IOm Prakash Vs Dil Bahar (2006)

What: A rape accused could now be convicted on the sole evidence of the victim, even if medical evidence did not prove rape.

Case Speak: The victim, six months pregnant, was in court because her husband was facing challan proceedings. The accused was a relative and had come to attend the same. Finding her in isolation outside the Zilla Parishad, the accused tried to rape her. However, she raised an alarm and the accused was assaulted by the locals and handed over to the police. Although no evidence of rape was found, the accused was given a seven-year sentence based on the statement of the victim and eyewitness accounts.
A statement from the court read, “It is settled law that the victim of sexual assault is not treated as accomplice and as such, her evidence does not require corroboration from any other evidence including the evidence of a doctor. In a given case even if the doctor who examined the victim does not find sign of rape, it is no ground to disbelieve the sole testimony of the prosecutrix. In normal course a victim of sexual assault does not like to disclose such offence even before her family members much less before public or before the police. The Indian woman has the tendency to conceal such offence because it involves her prestige as well as the prestige of her family. Only in few cases does the victim girl or the family members have the courage to go before the police station and lodge a case. In the instant case, the suggestion given on behalf of the defence that the victim has falsely implicated the accused does not appeal to reasoning. There was no apparent reason for a married woman to falsely implicate the accused after scatting her own prestige and honour.”
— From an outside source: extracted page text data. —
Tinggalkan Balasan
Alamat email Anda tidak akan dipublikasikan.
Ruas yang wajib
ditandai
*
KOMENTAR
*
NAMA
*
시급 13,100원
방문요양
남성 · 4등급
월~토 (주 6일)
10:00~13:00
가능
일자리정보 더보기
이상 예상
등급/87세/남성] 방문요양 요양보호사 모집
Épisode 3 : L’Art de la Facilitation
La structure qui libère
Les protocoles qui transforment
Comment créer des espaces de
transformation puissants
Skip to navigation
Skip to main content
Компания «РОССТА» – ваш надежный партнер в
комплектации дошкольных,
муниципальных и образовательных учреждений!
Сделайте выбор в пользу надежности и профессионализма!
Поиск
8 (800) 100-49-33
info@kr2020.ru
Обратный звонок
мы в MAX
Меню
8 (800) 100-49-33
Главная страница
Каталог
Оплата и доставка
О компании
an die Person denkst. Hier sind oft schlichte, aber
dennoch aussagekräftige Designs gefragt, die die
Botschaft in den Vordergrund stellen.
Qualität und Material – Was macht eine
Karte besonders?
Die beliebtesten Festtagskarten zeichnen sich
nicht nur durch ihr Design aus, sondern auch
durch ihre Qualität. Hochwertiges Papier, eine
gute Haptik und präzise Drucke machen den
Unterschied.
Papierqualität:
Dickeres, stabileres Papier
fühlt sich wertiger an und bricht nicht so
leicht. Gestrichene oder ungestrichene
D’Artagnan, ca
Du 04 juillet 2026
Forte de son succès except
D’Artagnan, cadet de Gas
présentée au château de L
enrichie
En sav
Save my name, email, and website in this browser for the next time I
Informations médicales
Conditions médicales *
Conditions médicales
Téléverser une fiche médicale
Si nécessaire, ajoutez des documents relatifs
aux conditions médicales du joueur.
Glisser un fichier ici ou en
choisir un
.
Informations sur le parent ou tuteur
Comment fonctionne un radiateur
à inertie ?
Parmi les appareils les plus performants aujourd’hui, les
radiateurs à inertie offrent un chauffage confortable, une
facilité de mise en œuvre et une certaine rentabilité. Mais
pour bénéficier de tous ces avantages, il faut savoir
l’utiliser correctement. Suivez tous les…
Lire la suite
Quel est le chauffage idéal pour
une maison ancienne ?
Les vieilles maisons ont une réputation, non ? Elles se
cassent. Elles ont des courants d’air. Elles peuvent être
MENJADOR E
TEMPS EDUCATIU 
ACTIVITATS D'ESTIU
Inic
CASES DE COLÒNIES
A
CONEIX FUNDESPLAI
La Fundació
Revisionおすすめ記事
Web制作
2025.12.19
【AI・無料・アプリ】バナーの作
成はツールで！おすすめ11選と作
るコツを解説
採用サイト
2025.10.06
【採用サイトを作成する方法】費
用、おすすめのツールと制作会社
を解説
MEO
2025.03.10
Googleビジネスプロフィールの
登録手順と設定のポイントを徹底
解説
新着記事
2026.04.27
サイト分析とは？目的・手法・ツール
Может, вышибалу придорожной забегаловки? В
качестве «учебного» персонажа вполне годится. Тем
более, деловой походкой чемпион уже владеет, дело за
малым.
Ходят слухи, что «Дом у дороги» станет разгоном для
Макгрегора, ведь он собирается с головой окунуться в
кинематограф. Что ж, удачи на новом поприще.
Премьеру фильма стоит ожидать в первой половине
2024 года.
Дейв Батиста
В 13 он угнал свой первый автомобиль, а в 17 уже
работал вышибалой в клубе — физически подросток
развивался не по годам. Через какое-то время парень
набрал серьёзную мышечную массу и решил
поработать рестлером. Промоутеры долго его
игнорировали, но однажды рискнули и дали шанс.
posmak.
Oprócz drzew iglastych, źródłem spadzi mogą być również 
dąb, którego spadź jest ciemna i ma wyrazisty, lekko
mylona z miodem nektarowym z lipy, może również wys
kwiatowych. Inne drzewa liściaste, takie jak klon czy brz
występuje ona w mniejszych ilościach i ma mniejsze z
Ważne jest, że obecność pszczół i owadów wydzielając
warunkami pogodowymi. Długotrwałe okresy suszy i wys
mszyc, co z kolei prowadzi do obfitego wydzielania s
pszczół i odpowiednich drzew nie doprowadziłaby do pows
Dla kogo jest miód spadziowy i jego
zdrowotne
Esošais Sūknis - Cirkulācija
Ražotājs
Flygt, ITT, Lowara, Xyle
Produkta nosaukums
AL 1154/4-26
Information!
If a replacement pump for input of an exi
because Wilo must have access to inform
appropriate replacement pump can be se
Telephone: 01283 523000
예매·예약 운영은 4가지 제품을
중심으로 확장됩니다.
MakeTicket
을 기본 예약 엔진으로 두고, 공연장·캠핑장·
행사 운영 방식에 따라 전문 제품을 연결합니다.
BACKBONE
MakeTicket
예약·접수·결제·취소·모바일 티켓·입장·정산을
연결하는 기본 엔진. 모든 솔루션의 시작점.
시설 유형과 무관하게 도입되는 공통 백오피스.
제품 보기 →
Homegrown Verdict: The ruling had both positives and negatives. Rapists deserve the worst of the law, and the ruling meant that escape for them has become more difficult. The ruling was based on the fact that the victim of the rape is not an accomplice to the crime and her statement should be relied upon. The need for corroboration arises only in cases where the court cannot place implicit reliance on the statement of the prosecutrix.
While this may hold true, one must also understand that the law can be wrongly misused with terrible consequences. The fact that a person can be convicted even if medical reports suggest otherwise makes it that much easier for false cases to be lodged. The judges of the Supreme Court also simply assume that the Indian woman is pure and noble and can do no wrong.
That being said, it is still a necessary and progressive step forward in a nation where women have borne the pain brunt of victimization for far too long. This might be considered a tipping of the scales in favour of a community who have had them tipped against them for far too long, so perhaps it is about restoring a balance for the court. Besides which, it’s clear rapists in this country (and plenty of educated people too) need their thinking on this issue rewired.